Count the lines in the rows below that contain the string "image", where upper and lower case must match. Give only the number.

● **Given records**:
· · · · ·
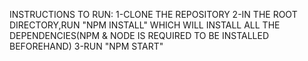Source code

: INSTRUCTIONS TO RUN:
1-CLONE THE REPOSITORY
2-IN THE ROOT DIRECTORY,RUN "NPM INSTALL" WHICH WILL INSTALL ALL THE DEPENDENCIES(NPM & NODE IS REQUIRED TO BE INSTALLED BEFOREHAND)
3-RUN "NPM START"
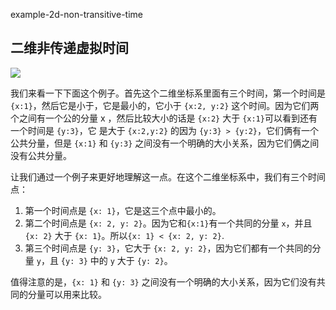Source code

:example-2d-non-transitive-time

## 二维非传递虚拟时间

![](crdt-time.excalidraw.png)

我们来看一下下面这个例子。首先这个二维坐标系里面有三个时间，第一个时间是 `{x:1}`，然后它是小于，它是最小的，它小于 `{x:2, y:2}`  这个时间。因为它们两个之间有一个公的分量 x ，然后比较大小的话是 `{x:2}` 大于 `{x:1}`可以看到还有一个时间是 `{y:3}`，它 是大于 `{x:2,y:2}` 的因为 `{y:3} > {y:2}`，它们俩有一个公共分量，但是 `{x:1}` 和 `{y:3}` 之间没有一个明确的大小关系，因为它们俩之间没有公共分量。

让我们通过一个例子来更好地理解这一点。在这个二维坐标系中，我们有三个时间点：

1. 第一个时间点是 `{x: 1}`，它是这三个点中最小的。
2. 第二个时间点是 `{x: 2, y: 2}`。因为它和`{x:1}`有一个共同的分量 `x`，并且 `{x: 2}` 大于 `{x: 1}`。所以`{x: 1} < {x: 2, y: 2}`.
3. 第三个时间点是 `{y: 3}`，它大于 `{x: 2, y: 2}`，因为它们都有一个共同的分量 `y`，且 `{y: 3}` 中的 `y` 大于 `{y: 2}`。

值得注意的是，`{x: 1}` 和 `{y: 3}` 之间没有一个明确的大小关系，因为它们没有共同的分量可以用来比较。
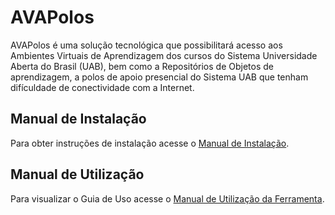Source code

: # AVAPolos
AVAPolos é uma solução tecnológica que possibilitará acesso aos Ambientes Virtuais de Aprendizagem dos cursos do Sistema Universidade Aberta do Brasil (UAB), bem como a Repositórios de Objetos de aprendizagem, a polos de apoio presencial do Sistema UAB que tenham difículdade de conectividade com a Internet.

 ## Manual de Instalação

Para obter instruções de instalação acesse o [Manual de Instalação](https://github.com/C3FURG/AVAPolos/wiki/Procedimentos-de-Instala%C3%A7%C3%A3o-e-Desinstala%C3%A7%C3%A3o). 

## Manual de Utilização 

Para visualizar o Guia de Uso acesse o [Manual de Utilização da Ferramenta](https://github.com/C3FURG/AVAPolos/wiki/Utiliza%C3%A7%C3%A3o-da-Ferramenta). 
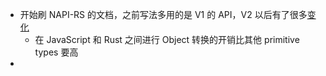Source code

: - 开始刷 NAPI-RS 的文档，之前写法多用的是 V1 的 API，V2 以后有了很多[变化](https://napi.rs/blog/announce-v2)
	- 在 JavaScript 和 Rust 之间进行 Object 转换的开销比其他 primitive types 要高
-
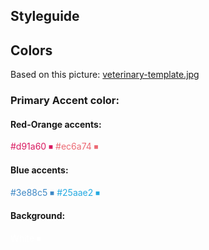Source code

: ## Styleguide

## Colors
Based on this picture:
[veterinary-template.jpg](https://image.freepik.com/free-vector/landing-page-template-veterinary_7737-1295.jpg)
 

### Primary Accent color:

#### Red-Orange accents:

<span style="color:#d91a60">#d91a60 &#9209;</span>
<span style="color:#ec6a74">#ec6a74 &#9209;</span>

#### Blue accents:

<span style="color:#3e88c5">#3e88c5 &#9209;</span>
<span style="color:#25aae2">#25aae2 &#9209;</span>

#### Background:
<span style="color:#fff">White &#9209;</span>
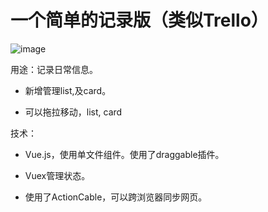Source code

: # 一个简单的记录版（类似Trello）

![image](https://github.com/chentianwei411/a-simple-book/blob/master/public/%E6%BC%94%E7%A4%BA%E5%9B%BE.gif)

用途：记录日常信息。

* 新增管理list,及card。

* 可以拖拉移动，list, card

技术：
* Vue.js，使用单文件组件。使用了draggable插件。

* Vuex管理状态。

* 使用了ActionCable，可以跨浏览器同步网页。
· · · · ·
● **Exercise output**: 2